Have you ever felt like the things you do in the classroom connect to some other, higher purpose?
When I read about stories like Malala Yousafzai’s, it puts everything I do in the classroom in its proper perspective. For those of you who are unaware, Malala’s shown up in the news recently after Taliban rebels tried to assassinate her by shooting her in the head and neck for speaking out about education and women’s rights in Pakistan. The world has already seen a fair share of Muslim women, but what stood out for me is that she’s already posed a threat to such a nefarious group … at the age of 15.

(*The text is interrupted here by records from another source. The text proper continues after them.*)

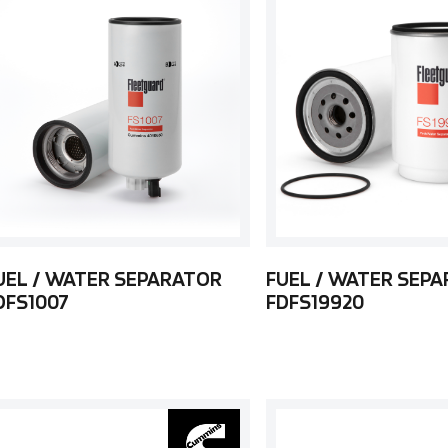
UEL / WATER SEPARATOR
FUEL / WATER SEP
DFS1007
FDFS19920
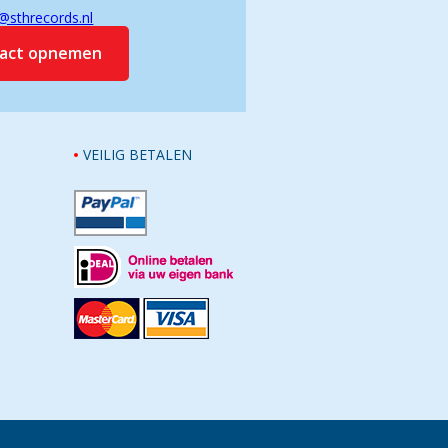
@sthrecords.nl
tact opnemen
VEILIG BETALEN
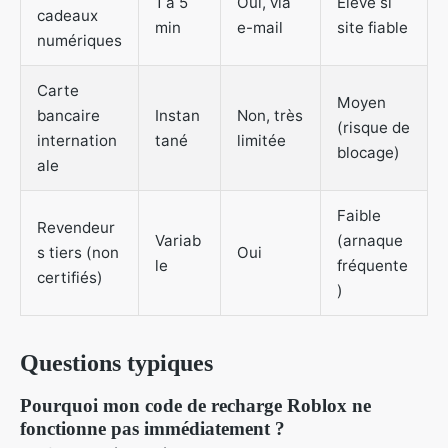
1 à 5
Oui, via
Élevé si
cadeaux
min
e-mail
site fiable
numériques
Carte
Moyen
bancaire
Instan
Non, très
(risque de
internation
tané
limitée
blocage)
ale
Faible
Revendeur
Variab
(arnaque
s tiers (non
Oui
le
fréquente
certifiés)
)
Questions typiques
Pourquoi mon code de recharge Roblox ne
fonctionne pas immédiatement ?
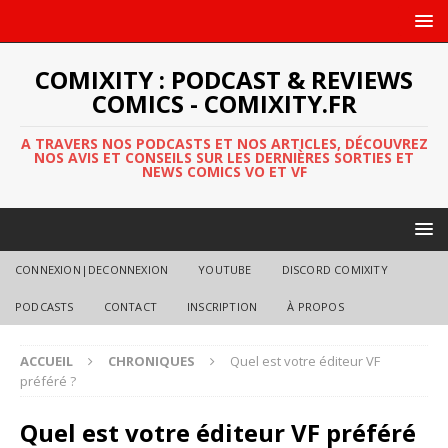
COMIXITY : PODCAST & REVIEWS
COMICS - COMIXITY.FR
A TRAVERS NOS PODCASTS ET NOS ARTICLES, DÉCOUVREZ
NOS AVIS ET CONSEILS SUR LES DERNIÈRES SORTIES ET
NEWS COMICS VO ET VF
CONNEXION|DECONNEXION
YOUTUBE
DISCORD COMIXITY
PODCASTS
CONTACT
INSCRIPTION
À PROPOS
ACCUEIL
CHRONIQUES
Quel est votre éditeur VF
préféré ?
Quel est votre éditeur VF préféré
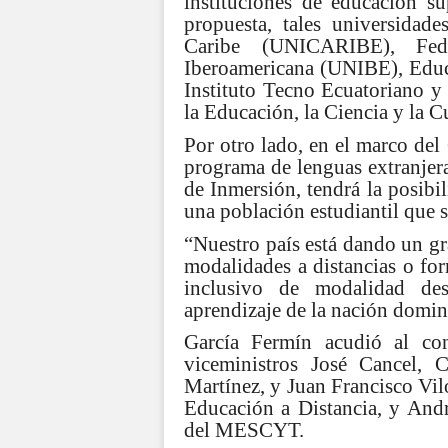
instituciones de educación s
propuesta, tales universidad
Caribe (UNICARIBE), Fed
Iberoamericana (UNIBE), Educa
Instituto Tecno Ecuatoriano y
la Educación, la Ciencia y la
Por otro lado, en el marco del
programa de lenguas extranjer
de Inmersión, tendrá la posibi
una población estudiantil que 
“Nuestro país está dando un gr
modalidades a distancias o for
inclusivo de modalidad des
aprendizaje de la nación domin
García Fermín acudió al c
viceministros José Cancel, 
Martínez, y Juan Francisco Vil
Educación a Distancia, y Andr
del MESCYT.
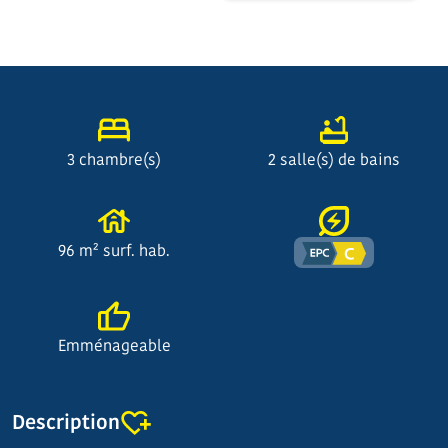
3 chambre(s)
2 salle(s) de bains
96 m² surf. hab.
Emménageable
Description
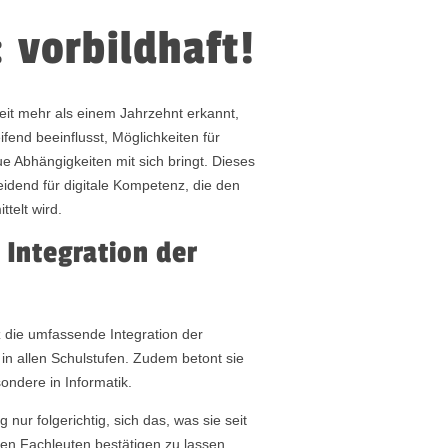
: vorbildhaft!
it mehr als einem Jahrzehnt erkannt,
eifend beeinflusst, Möglichkeiten für
e Abhängigkeiten mit sich bringt. Dieses
heidend für digitale Kompetenz, die den
telt wird.
 Integration der
t
z die umfassende Integration der
 in allen Schulstufen. Zudem betont sie
ndere in Informatik.
nur folgerichtig, sich das, was sie seit
nten Fachleuten bestätigen zu lassen.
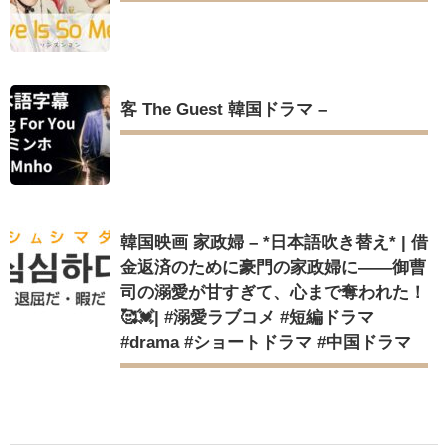
客 The Guest 韓国ドラマ –
韓国映画 家政婦 – *日本語吹き替え* | 借
金返済のために豪門の家政婦に――御曹
司の溺愛が甘すぎて、心まで奪われた！
🥰💓| #溺愛ラブコメ #短編ドラマ
#drama #ショートドラマ #中国ドラマ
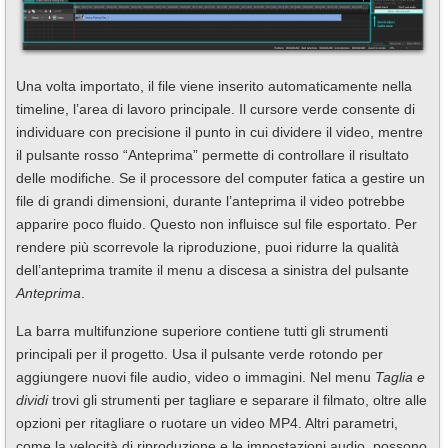
Una volta importato, il file viene inserito automaticamente nella
timeline, l’area di lavoro principale. Il cursore verde consente di
individuare con precisione il punto in cui dividere il video, mentre
il pulsante rosso “Anteprima” permette di controllare il risultato
delle modifiche. Se il processore del computer fatica a gestire un
file di grandi dimensioni, durante l’anteprima il video potrebbe
apparire poco fluido. Questo non influisce sul file esportato. Per
rendere più scorrevole la riproduzione, puoi ridurre la qualità
dell’anteprima tramite il menu a discesa a sinistra del pulsante
Anteprima
.
La barra multifunzione superiore contiene tutti gli strumenti
principali per il progetto. Usa il pulsante verde rotondo per
aggiungere nuovi file audio, video o immagini. Nel menu
Taglia e
dividi
trovi gli strumenti per tagliare e separare il filmato, oltre alle
opzioni per ritagliare o ruotare un video MP4. Altri parametri,
come la velocità di riproduzione e le impostazioni audio, possono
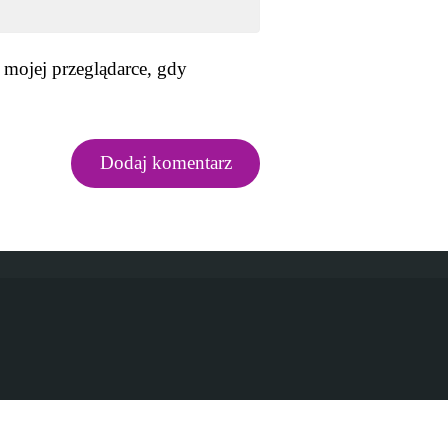
 mojej przeglądarce, gdy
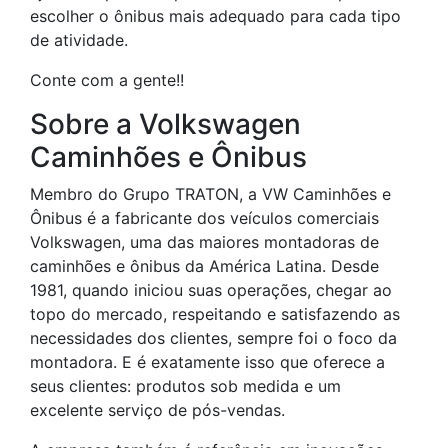
escolher o ônibus mais adequado para cada tipo
de atividade.
Conte com a gente!!
Sobre a Volkswagen
Caminhões e Ônibus
Membro do Grupo TRATON, a VW Caminhões e
Ônibus é a fabricante dos veículos comerciais
Volkswagen, uma das maiores montadoras de
caminhões e ônibus da América Latina. Desde
1981, quando iniciou suas operações, chegar ao
topo do mercado, respeitando e satisfazendo as
necessidades dos clientes, sempre foi o foco da
montadora. E é exatamente isso que oferece a
seus clientes: produtos sob medida e um
excelente serviço de pós-vendas.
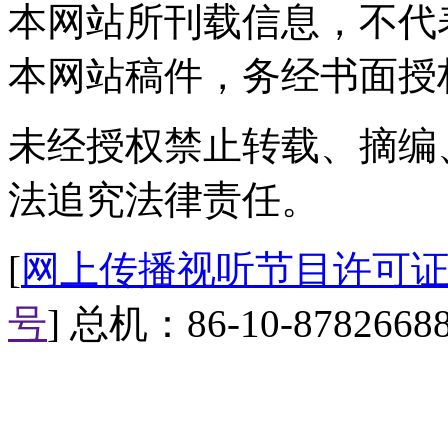
本网站所刊载信息，不代
朗，正等待统一意见。好，以上
看，更多精彩新闻欢迎点击中国
本网站稿件，务经书面授
未经授权禁止转载、摘编
法追究法律责任。
[
网上传播视听节目许可证（0
号
] 总机：86-10-8782668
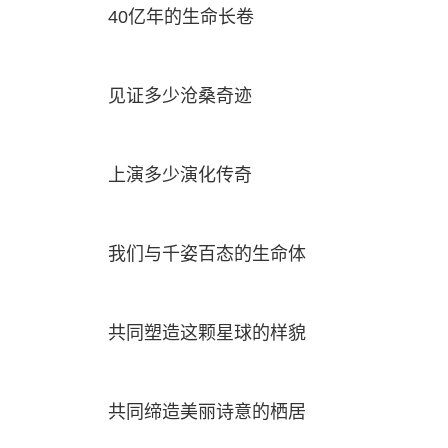
40亿年的生命长卷
见证多少沧桑奇迹
上演多少演化传奇
我们与千姿百态的生命体
共同塑造这颗星球的样貌
共同缔造美丽诗意的栖居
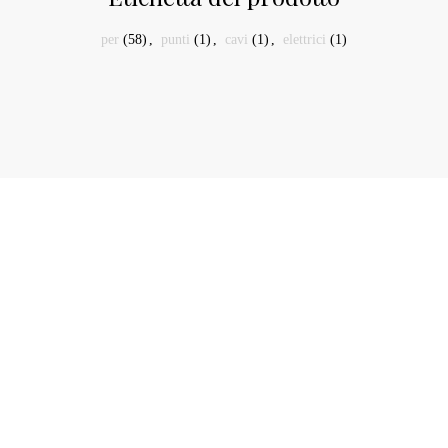
per
(58)
,
punti
(1)
,
cavi
(1)
,
elettrici
(1)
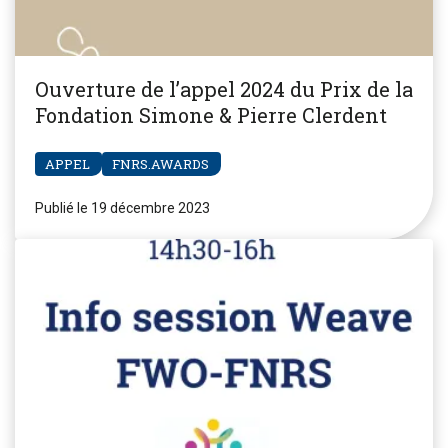
Ouverture de l’appel 2024 du Prix de la
Fondation Simone & Pierre Clerdent
APPEL
FNRS.AWARDS
Publié le 19 décembre 2023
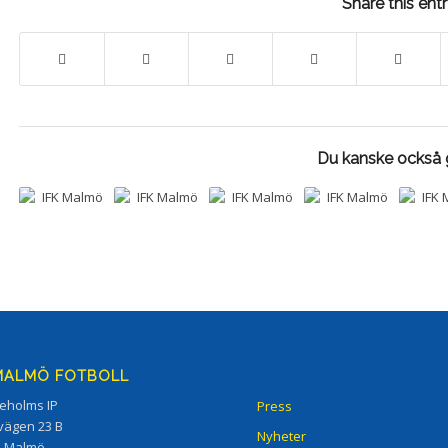
Share this ent
Du kanske också g
 MALMÖ FOTBOLL
eholms IP
Press
vägen 23 B
Nyheter
5 Malmö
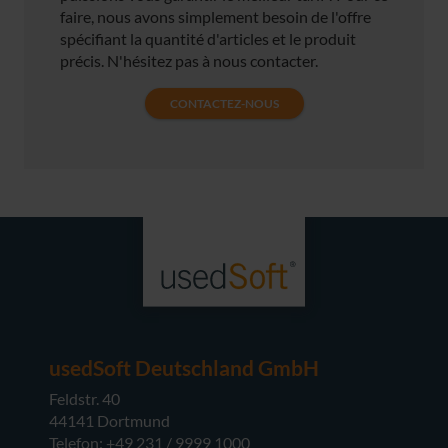
faire, nous avons simplement besoin de l'offre
spécifiant la quantité d'articles et le produit
précis. N'hésitez pas à nous contacter.
CONTACTEZ-NOUS
usedSoft Deutschland GmbH
Feldstr. 40
44141 Dortmund
Telefon: +49 231 / 9999 1000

It makes me wonder how teachers can empower students to take ownership and advocate for themselves. It has scary implications for the adults who want all of the control all of the time, who prefer children to be seen and not heard, who won’t take the time to see what their students bring to the table rather than assume they know nothing, or, quite frankly, the adults who don’t care whether the students learned anything so long as they achieved on the test. This spans our entire school system, teachers included.
Yet, in Malala, we have another icon for students’ potential.
scaredy-cat nervous reader will say, “Well, I don’t want my students to get shot in the head and neck. They’re more effective alive and well.”
True. However, if you believe this, you’re missing the point. We can’t simultaneously believe that students these days don’t want to do anything AND we want them to become more informed. We as teachers have a responsibility to see ourselves as a primary interpreter for what children can see and do outside of their world view. Plus, coming where I come from, the alternative for getting shot for speaking out about injustice is getting shot for nonsense. I’ll take the former.
Malala, currently recovering in a hospital somewhere, has the courage of a person twice her age. Someone took it upon themselves to instill the virtues of learning more about what the world has to offer … and the obstacles she has to overcome in order to achieve true parity with her male counterparts. People with even a modicum of empathy cheer her on. But if the movement for students (girls in particular) to become more socially conscious citizens engaging in the problems and solutions for the world starts with her, then we have to prompt others to take that on.
This seems like a large task, but sometimes, it comes down to just having students reason it out, telling them, “I can’t tell you the answer. You say it.”